> **EXERCISE DETAILS**
Go through the material below and return each line with the string "down" in it.

> **DATA SHOWN**
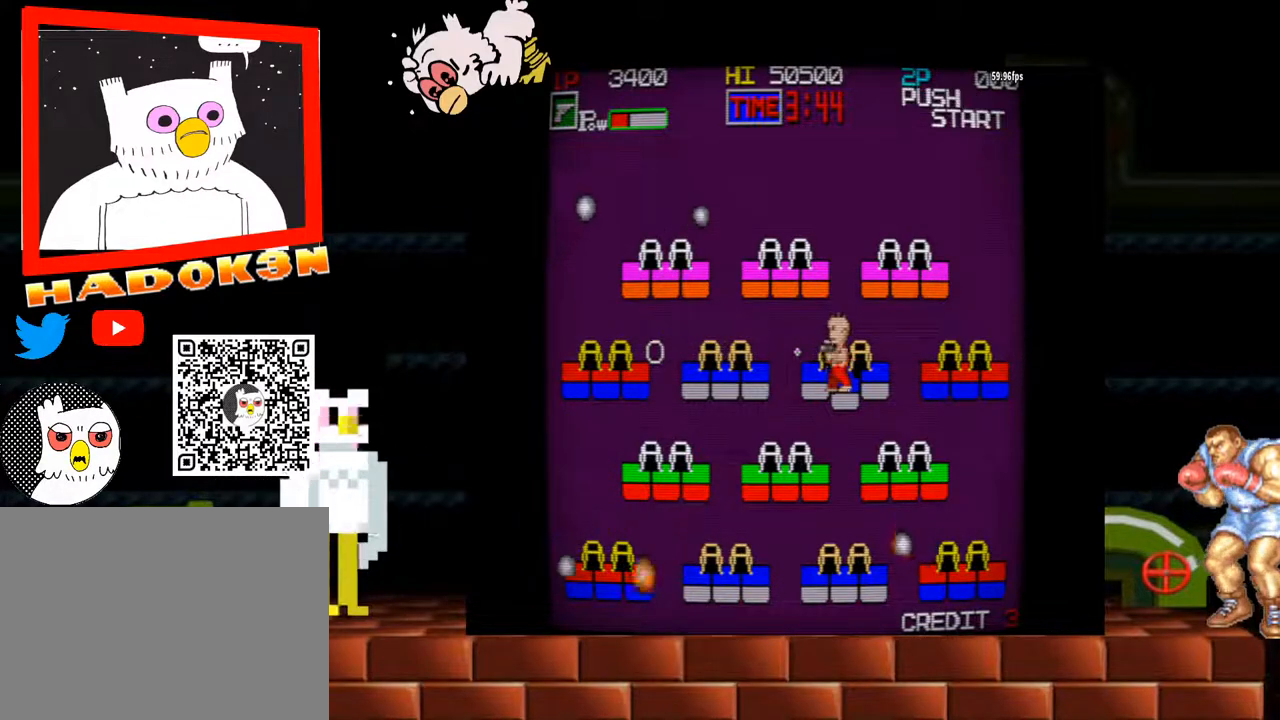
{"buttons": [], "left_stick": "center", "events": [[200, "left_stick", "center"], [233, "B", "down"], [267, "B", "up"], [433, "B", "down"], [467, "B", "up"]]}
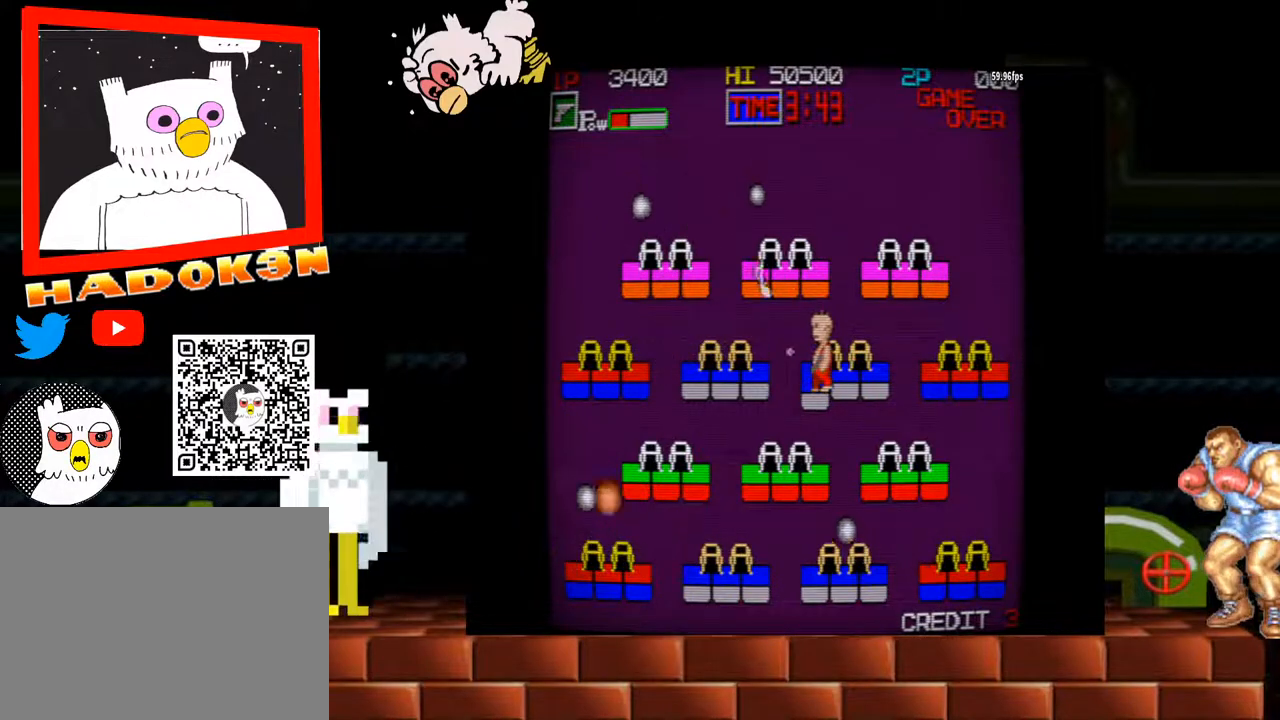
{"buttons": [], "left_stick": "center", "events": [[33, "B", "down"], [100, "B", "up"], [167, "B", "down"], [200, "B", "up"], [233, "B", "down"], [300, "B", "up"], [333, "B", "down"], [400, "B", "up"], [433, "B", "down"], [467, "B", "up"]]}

==

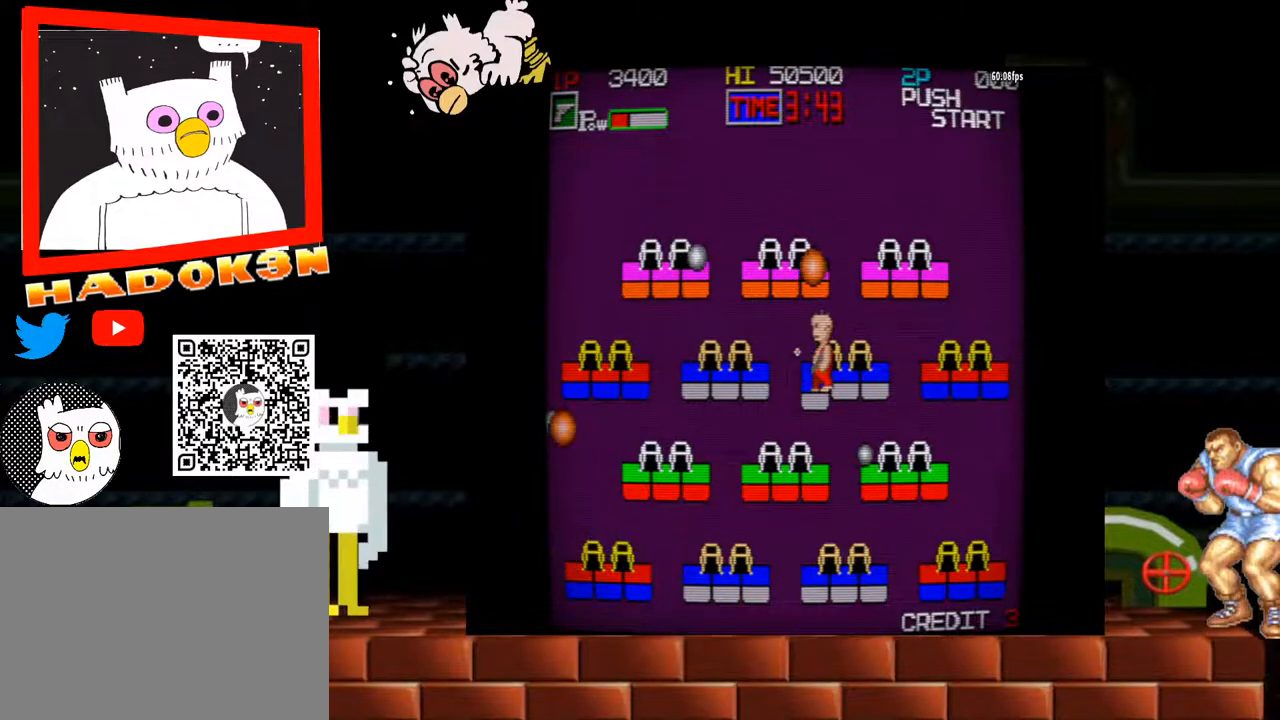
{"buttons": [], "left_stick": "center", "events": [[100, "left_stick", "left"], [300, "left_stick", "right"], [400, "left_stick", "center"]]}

> **OUTPUT BELOW**
{"buttons": [], "left_stick": "center", "events": [[200, "left_stick", "center"], [233, "B", "down"], [267, "B", "up"], [433, "B", "down"], [467, "B", "up"]]}
{"buttons": [], "left_stick": "center", "events": [[33, "B", "down"], [100, "B", "up"], [167, "B", "down"], [200, "B", "up"], [233, "B", "down"], [300, "B", "up"], [333, "B", "down"], [400, "B", "up"], [433, "B", "down"], [467, "B", "up"]]}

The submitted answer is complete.